Duval, who is also a television director, said in his television work characters talk virtually nonstop. He relished taking a break from that in “14 Days 12 Nights.”

“Now my guide was not the dialogue, my guide was the character-driven emotions,” the director said.

As a veteran documentary filmmaker, Duval also said he brought a lot of documentary techniques to shooting a fictional story.

Duval said he felt a deep personal connection to the film’s script, written by Marie Vien, the adoptive mother of two girls, one from China and one from Vietnam. In fact, he was hooked after reading a one-page description of the story.

“I would say I am first a father, of two young boys, and also my sister adopted a little boy from China 15 years ago,” Duval said.  “I was very engaged in that story, and I was very touched by this quest of Isabelle. There were a lot of levels and layers in that story.”

Duval added that working on the film tapped into both his personal past and his personal present.

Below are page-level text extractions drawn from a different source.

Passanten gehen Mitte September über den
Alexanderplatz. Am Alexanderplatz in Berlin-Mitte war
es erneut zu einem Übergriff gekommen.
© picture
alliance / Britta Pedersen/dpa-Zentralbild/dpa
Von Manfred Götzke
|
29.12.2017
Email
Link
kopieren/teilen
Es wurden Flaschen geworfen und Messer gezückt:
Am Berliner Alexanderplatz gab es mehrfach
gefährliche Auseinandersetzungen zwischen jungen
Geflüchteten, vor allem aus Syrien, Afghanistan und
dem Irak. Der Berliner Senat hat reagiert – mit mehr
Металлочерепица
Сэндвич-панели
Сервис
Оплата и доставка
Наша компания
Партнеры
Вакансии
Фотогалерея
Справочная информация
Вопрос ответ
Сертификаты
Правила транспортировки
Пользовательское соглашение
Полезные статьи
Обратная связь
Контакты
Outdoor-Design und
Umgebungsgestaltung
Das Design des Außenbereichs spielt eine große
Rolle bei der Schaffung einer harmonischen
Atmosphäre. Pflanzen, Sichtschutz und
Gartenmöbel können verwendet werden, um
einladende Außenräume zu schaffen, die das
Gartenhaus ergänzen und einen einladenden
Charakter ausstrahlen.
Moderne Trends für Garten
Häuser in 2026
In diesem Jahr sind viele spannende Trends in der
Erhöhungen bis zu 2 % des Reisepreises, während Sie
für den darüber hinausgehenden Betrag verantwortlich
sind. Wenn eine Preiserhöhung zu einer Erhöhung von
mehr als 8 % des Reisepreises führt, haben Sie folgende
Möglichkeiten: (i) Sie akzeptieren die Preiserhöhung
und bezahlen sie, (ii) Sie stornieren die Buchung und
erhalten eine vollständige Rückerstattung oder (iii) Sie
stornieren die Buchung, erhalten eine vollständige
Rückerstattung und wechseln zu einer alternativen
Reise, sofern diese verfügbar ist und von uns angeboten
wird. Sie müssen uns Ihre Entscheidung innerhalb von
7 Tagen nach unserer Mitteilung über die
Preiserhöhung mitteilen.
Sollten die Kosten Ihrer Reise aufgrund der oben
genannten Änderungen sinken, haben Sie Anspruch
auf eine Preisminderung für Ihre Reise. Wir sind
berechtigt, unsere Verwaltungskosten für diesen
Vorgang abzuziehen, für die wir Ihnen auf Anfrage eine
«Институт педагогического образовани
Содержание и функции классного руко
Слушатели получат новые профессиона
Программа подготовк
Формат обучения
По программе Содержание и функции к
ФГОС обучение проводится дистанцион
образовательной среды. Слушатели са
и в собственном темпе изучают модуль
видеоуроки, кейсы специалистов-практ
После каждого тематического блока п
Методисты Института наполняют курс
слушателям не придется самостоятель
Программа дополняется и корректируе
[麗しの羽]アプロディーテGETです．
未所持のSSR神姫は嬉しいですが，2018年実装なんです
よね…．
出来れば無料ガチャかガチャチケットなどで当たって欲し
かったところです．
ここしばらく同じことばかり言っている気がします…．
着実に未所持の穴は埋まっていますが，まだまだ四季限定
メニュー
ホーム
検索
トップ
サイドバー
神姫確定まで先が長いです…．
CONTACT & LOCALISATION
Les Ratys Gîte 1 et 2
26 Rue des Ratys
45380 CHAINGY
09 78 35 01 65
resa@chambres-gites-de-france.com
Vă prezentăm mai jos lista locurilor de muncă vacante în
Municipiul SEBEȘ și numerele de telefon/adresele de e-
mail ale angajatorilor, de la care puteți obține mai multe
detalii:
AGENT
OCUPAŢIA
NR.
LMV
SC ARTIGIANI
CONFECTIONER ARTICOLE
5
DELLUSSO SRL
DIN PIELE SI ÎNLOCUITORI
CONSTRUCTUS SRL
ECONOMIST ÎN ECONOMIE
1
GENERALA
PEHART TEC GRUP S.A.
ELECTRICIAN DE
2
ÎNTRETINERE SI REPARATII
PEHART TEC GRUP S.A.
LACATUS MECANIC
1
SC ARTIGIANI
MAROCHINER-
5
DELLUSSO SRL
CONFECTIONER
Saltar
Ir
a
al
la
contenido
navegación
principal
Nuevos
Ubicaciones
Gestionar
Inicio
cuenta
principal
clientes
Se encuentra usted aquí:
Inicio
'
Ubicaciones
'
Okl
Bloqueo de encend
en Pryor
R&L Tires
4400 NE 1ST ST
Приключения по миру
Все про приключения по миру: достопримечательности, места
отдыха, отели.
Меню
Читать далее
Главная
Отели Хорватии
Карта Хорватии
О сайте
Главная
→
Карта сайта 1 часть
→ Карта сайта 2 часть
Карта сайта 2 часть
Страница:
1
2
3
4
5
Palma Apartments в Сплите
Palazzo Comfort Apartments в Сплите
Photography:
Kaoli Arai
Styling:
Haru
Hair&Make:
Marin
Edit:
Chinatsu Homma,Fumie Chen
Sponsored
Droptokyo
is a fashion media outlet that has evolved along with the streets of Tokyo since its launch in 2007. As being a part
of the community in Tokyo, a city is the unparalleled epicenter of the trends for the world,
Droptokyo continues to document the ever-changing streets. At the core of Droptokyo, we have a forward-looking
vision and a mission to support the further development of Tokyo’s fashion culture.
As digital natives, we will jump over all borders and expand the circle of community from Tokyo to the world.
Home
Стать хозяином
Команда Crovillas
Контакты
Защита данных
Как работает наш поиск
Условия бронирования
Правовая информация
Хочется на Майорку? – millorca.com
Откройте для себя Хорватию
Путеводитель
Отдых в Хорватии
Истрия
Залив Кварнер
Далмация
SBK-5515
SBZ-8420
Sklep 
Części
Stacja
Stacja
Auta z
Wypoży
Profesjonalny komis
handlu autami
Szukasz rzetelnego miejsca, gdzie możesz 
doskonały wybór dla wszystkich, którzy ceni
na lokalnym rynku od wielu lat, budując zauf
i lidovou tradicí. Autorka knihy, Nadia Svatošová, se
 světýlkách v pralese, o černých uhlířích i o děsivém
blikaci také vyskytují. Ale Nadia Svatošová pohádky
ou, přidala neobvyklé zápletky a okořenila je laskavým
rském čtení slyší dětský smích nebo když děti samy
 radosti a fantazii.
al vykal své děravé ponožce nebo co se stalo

“It was also about healing, abut redemption, all of these themes…I think it was a way to connect to my very first (work) as a young cinema student, a way of telling stories,” he said.

Duval also spent eight months in Vietnam prior to shooting the film in order to make sure he did not misrepresent the culture.  His time there changed him, he said.

“I would say I have changed in something very intimate,” the director said thoughtfully.  “I think my first conception, my vision of that culture, was the guilt of the West — we made so much damage in Vietnam, I was afraid, I guess…I was from the West, from Canada, and I wasn’t sure how they would accept us.”

He said the people of Vietnam made it easy to bridge the divide.

“They (taught) me to be more open, more peaceful,” he said. “I was in a way surprised, maybe.”